Somut olayda, akdi faiz oranının dayanağı olarak gösterilen 31.01.2007 tarihli bayilik sözleşmesi alacaklı ile B.....San. Ve Tic. Ltd. Şti arasında imzalanmış olup itiraz eden borçluların imzaları olmadığı gibi, 07.01.2009 tarihinde yine alacaklı ile B...San. Ve Tic. Ltd. Şti arasında imzalanan ödeme protokolünde de borçluların imzaları bulunmamaktadır.
Takibe dayanak yapılan belge bono olup, kambiyo senedi niteliğindedir. Bu durumda alacaklı ancak vadeden itibaren 3095 Sayılı Kanunun 2/2.maddesinde öngörülen avans faiz oranına göre faiz talebinde bulunabilir.
O halde mahkemece borçlunun faize yönelik itirazı hakkında 3095 Sayılı Kanun'un 2/2.maddesinde öngörülen avans faiz oranları esas alınarak, gerektiğinde bilirkişi incelemesi de yaptırılarak oluşacak sonuca göre karar verilmesi gerekirken, akdi faiz oranına itibar edilerek yazılı şekilde hüküm tesisi isabetsizdir.
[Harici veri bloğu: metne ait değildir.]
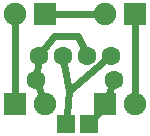
<source format=gbl>
G04 MADE WITH FRITZING*
G04 WWW.FRITZING.ORG*
G04 DOUBLE SIDED*
G04 HOLES PLATED*
G04 CONTOUR ON CENTER OF CONTOUR VECTOR*
%ASAXBY*%
%FSLAX23Y23*%
%MOIN*%
%OFA0B0*%
%SFA1.0B1.0*%
%ADD10C,0.075000*%
%ADD11C,0.062992*%
%ADD12R,0.075000X0.075000*%
%ADD13R,0.059055X0.059055*%
%ADD14C,0.024000*%
%LNCOPPER0*%
G90*
G70*
G54D10*
X357Y105D03*
X457Y105D03*
X55Y105D03*
X155Y105D03*
X155Y406D03*
X55Y406D03*
X457Y406D03*
X357Y406D03*
G54D11*
X374Y266D03*
X295Y266D03*
X216Y266D03*
X137Y266D03*
X125Y185D03*
X385Y185D03*
G54D12*
X357Y105D03*
X55Y105D03*
X155Y406D03*
X457Y406D03*
G54D13*
X303Y40D03*
X226Y40D03*
G54D14*
X129Y211D02*
X133Y239D01*
D02*
X145Y132D02*
X135Y159D01*
D02*
X55Y378D02*
X55Y134D01*
D02*
X328Y406D02*
X184Y406D01*
D02*
X457Y134D02*
X457Y378D01*
D02*
X185Y332D02*
X153Y288D01*
D02*
X264Y333D02*
X185Y332D01*
D02*
X264Y333D02*
X284Y290D01*
D02*
X376Y159D02*
X366Y132D01*
D02*
X234Y150D02*
X220Y240D01*
D02*
X228Y74D02*
X234Y150D01*
D02*
X234Y150D02*
X353Y249D01*
D02*
X339Y83D02*
X325Y67D01*
G04 End of Copper0*
M02*
</source>
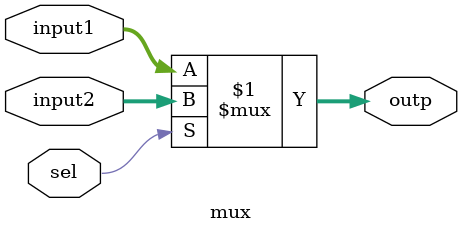
<source format=v>
`timescale 1ns / 1ps

module mux(input1,input2,sel,outp);
input [16-1:0] input1,input2;
input sel;
output [16-1:0] outp;
assign outp=(sel)?input2:input1;
endmodule

</source>
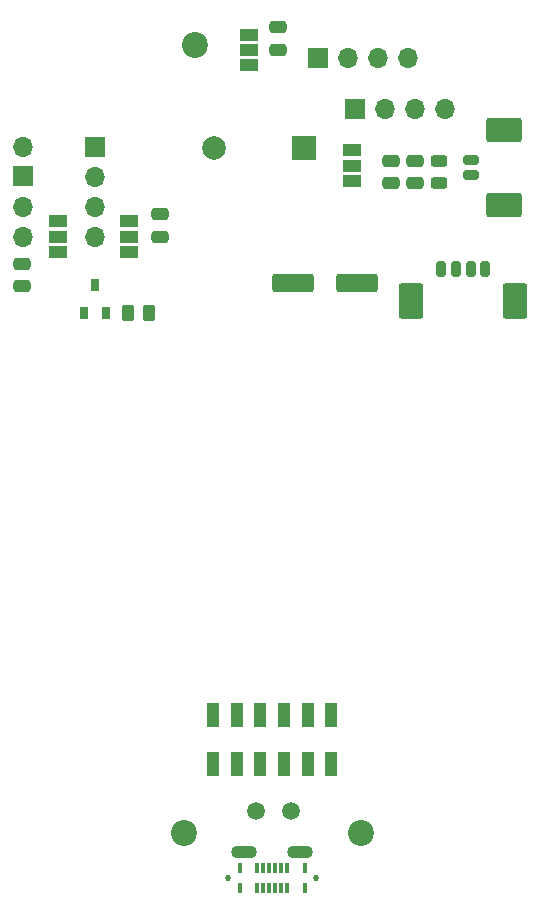
<source format=gbr>
%TF.GenerationSoftware,KiCad,Pcbnew,6.0.2+dfsg-1*%
%TF.CreationDate,2022-11-26T14:15:53-05:00*%
%TF.ProjectId,vindick,76696e64-6963-46b2-9e6b-696361645f70,rev?*%
%TF.SameCoordinates,Original*%
%TF.FileFunction,Soldermask,Top*%
%TF.FilePolarity,Negative*%
%FSLAX46Y46*%
G04 Gerber Fmt 4.6, Leading zero omitted, Abs format (unit mm)*
G04 Created by KiCad (PCBNEW 6.0.2+dfsg-1) date 2022-11-26 14:15:53*
%MOMM*%
%LPD*%
G01*
G04 APERTURE LIST*
G04 Aperture macros list*
%AMRoundRect*
0 Rectangle with rounded corners*
0 $1 Rounding radius*
0 $2 $3 $4 $5 $6 $7 $8 $9 X,Y pos of 4 corners*
0 Add a 4 corners polygon primitive as box body*
4,1,4,$2,$3,$4,$5,$6,$7,$8,$9,$2,$3,0*
0 Add four circle primitives for the rounded corners*
1,1,$1+$1,$2,$3*
1,1,$1+$1,$4,$5*
1,1,$1+$1,$6,$7*
1,1,$1+$1,$8,$9*
0 Add four rect primitives between the rounded corners*
20,1,$1+$1,$2,$3,$4,$5,0*
20,1,$1+$1,$4,$5,$6,$7,0*
20,1,$1+$1,$6,$7,$8,$9,0*
20,1,$1+$1,$8,$9,$2,$3,0*%
G04 Aperture macros list end*
%ADD10R,1.700000X1.700000*%
%ADD11O,1.700000X1.700000*%
%ADD12R,2.000000X2.000000*%
%ADD13C,2.000000*%
%ADD14RoundRect,0.250000X0.475000X-0.250000X0.475000X0.250000X-0.475000X0.250000X-0.475000X-0.250000X0*%
%ADD15RoundRect,0.250000X1.500000X0.550000X-1.500000X0.550000X-1.500000X-0.550000X1.500000X-0.550000X0*%
%ADD16RoundRect,0.243750X0.456250X-0.243750X0.456250X0.243750X-0.456250X0.243750X-0.456250X-0.243750X0*%
%ADD17RoundRect,0.249999X-0.262501X-0.450001X0.262501X-0.450001X0.262501X0.450001X-0.262501X0.450001X0*%
%ADD18C,1.500000*%
%ADD19R,1.500000X1.000000*%
%ADD20RoundRect,0.250000X-0.475000X0.250000X-0.475000X-0.250000X0.475000X-0.250000X0.475000X0.250000X0*%
%ADD21R,1.000000X2.000000*%
%ADD22C,0.520000*%
%ADD23R,0.300000X0.870000*%
%ADD24O,2.200000X1.100000*%
%ADD25C,2.200000*%
%ADD26RoundRect,0.200000X0.450000X-0.200000X0.450000X0.200000X-0.450000X0.200000X-0.450000X-0.200000X0*%
%ADD27RoundRect,0.250000X1.250000X-0.800000X1.250000X0.800000X-1.250000X0.800000X-1.250000X-0.800000X0*%
%ADD28RoundRect,0.200000X-0.200000X-0.450000X0.200000X-0.450000X0.200000X0.450000X-0.200000X0.450000X0*%
%ADD29RoundRect,0.250000X-0.800000X-1.250000X0.800000X-1.250000X0.800000X1.250000X-0.800000X1.250000X0*%
%ADD30R,0.700000X1.000000*%
G04 APERTURE END LIST*
D10*
%TO.C,I2C1*%
X38800000Y-70380000D03*
D11*
X38800000Y-67880000D03*
X38800000Y-72960000D03*
X38800000Y-75500000D03*
%TD*%
D12*
%TO.C,BZ1*%
X62600000Y-68000000D03*
D13*
X55000000Y-68000000D03*
%TD*%
D14*
%TO.C,C7*%
X72000000Y-71000000D03*
X72000000Y-69100000D03*
%TD*%
D15*
%TO.C,C8*%
X67100000Y-79400000D03*
X61700000Y-79400000D03*
%TD*%
D16*
%TO.C,D1*%
X74000000Y-71000000D03*
X74000000Y-69125000D03*
%TD*%
D17*
%TO.C,R1*%
X47675000Y-82000000D03*
X49500000Y-82000000D03*
%TD*%
D18*
%TO.C,D+1*%
X58500000Y-124100000D03*
%TD*%
%TO.C,D-1*%
X61500000Y-124100000D03*
%TD*%
D19*
%TO.C,JP1*%
X41800000Y-76800000D03*
X41800000Y-75500000D03*
X41800000Y-74200000D03*
%TD*%
%TO.C,JP2*%
X47800000Y-76800000D03*
X47800000Y-75500000D03*
X47800000Y-74200000D03*
%TD*%
%TO.C,JP3*%
X66700000Y-70800000D03*
X66700000Y-69500000D03*
X66700000Y-68200000D03*
%TD*%
%TO.C,JP4*%
X57900000Y-58400000D03*
X57900000Y-59700000D03*
X57900000Y-61000000D03*
%TD*%
D20*
%TO.C,C6*%
X70000000Y-69100000D03*
X70000000Y-71000000D03*
%TD*%
D14*
%TO.C,C9*%
X60400000Y-59700000D03*
X60400000Y-57800000D03*
%TD*%
D20*
%TO.C,C1*%
X38700000Y-77800000D03*
X38700000Y-79700000D03*
%TD*%
D14*
%TO.C,C4*%
X50400000Y-75500000D03*
X50400000Y-73600000D03*
%TD*%
D21*
%TO.C,J3*%
X64900000Y-120200000D03*
X62900000Y-120200000D03*
X60900000Y-120200000D03*
X58900000Y-120200000D03*
X56900000Y-120200000D03*
X54900000Y-120200000D03*
%TD*%
%TO.C,J2*%
X64900000Y-116000000D03*
X62900000Y-116000000D03*
X60900000Y-116000000D03*
X58900000Y-116000000D03*
X56900000Y-116000000D03*
X54900000Y-116000000D03*
%TD*%
D22*
%TO.C,J1*%
X63650000Y-129800000D03*
X56150000Y-129800000D03*
D23*
X57150000Y-128935000D03*
X58650000Y-128935000D03*
X59150000Y-128935000D03*
X59650000Y-128935000D03*
X60150000Y-128935000D03*
X60650000Y-128935000D03*
X61150000Y-128935000D03*
X62650000Y-128935000D03*
X62650000Y-130665000D03*
X61150000Y-130665000D03*
X60650000Y-130665000D03*
X60150000Y-130665000D03*
X59650000Y-130665000D03*
X59150000Y-130665000D03*
X58650000Y-130665000D03*
X57150000Y-130665000D03*
D24*
X57500000Y-127650000D03*
X62300000Y-127650000D03*
%TD*%
D25*
%TO.C,REF\u002A\u002A*%
X52400000Y-126000000D03*
%TD*%
%TO.C,REF\u002A\u002A*%
X67400000Y-126000000D03*
%TD*%
%TO.C,REF\u002A\u002A*%
X53400000Y-59250000D03*
%TD*%
D26*
%TO.C,FAN1*%
X76750000Y-70300000D03*
X76750000Y-69050000D03*
D27*
X79500000Y-66500000D03*
X79500000Y-72850000D03*
%TD*%
D28*
%TO.C,J5*%
X74200000Y-78250000D03*
X75450000Y-78250000D03*
X76700000Y-78250000D03*
X77950000Y-78250000D03*
D29*
X71650000Y-81000000D03*
X80500000Y-81000000D03*
%TD*%
D30*
%TO.C,Q1*%
X43950000Y-82000000D03*
X45850000Y-82000000D03*
X44900000Y-79600000D03*
%TD*%
D10*
%TO.C,I2C2*%
X44900000Y-67900000D03*
D11*
X44900000Y-70440000D03*
X44900000Y-72980000D03*
X44900000Y-75520000D03*
%TD*%
D10*
%TO.C,I2C3*%
X66920000Y-64700000D03*
D11*
X69460000Y-64700000D03*
X72000000Y-64700000D03*
X74540000Y-64700000D03*
%TD*%
D10*
%TO.C,I2C4*%
X63800000Y-60400000D03*
D11*
X66340000Y-60400000D03*
X71420000Y-60400000D03*
X68880000Y-60400000D03*
%TD*%
M02*

</source>
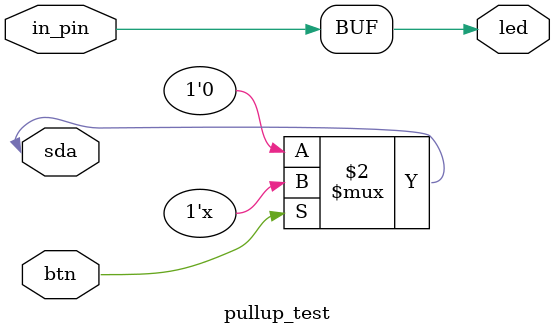
<source format=v>
module pullup_test (
    input wire in_pin,
    input wire btn,
    inout wire sda,
    output wire led
);


    always @(*) begin
        sda = btn ? 1'bz : 1'b0;
        led = in_pin;
    end

endmodule
</source>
SONUÇ : Alacaklının temyiz itirazlarının kabulü ile mahkeme kararının yukarıda yazılı nedenlerle İİK'nun 366 ve HUMK’nun 428. maddeleri uyarınca (BOZULMASINA), ilamın tebliğinden itibaren 10 gün içinde karar düzeltme yolu açık olmak üzere, 09/05/2013 gününde oybirliğiyle karar verildi.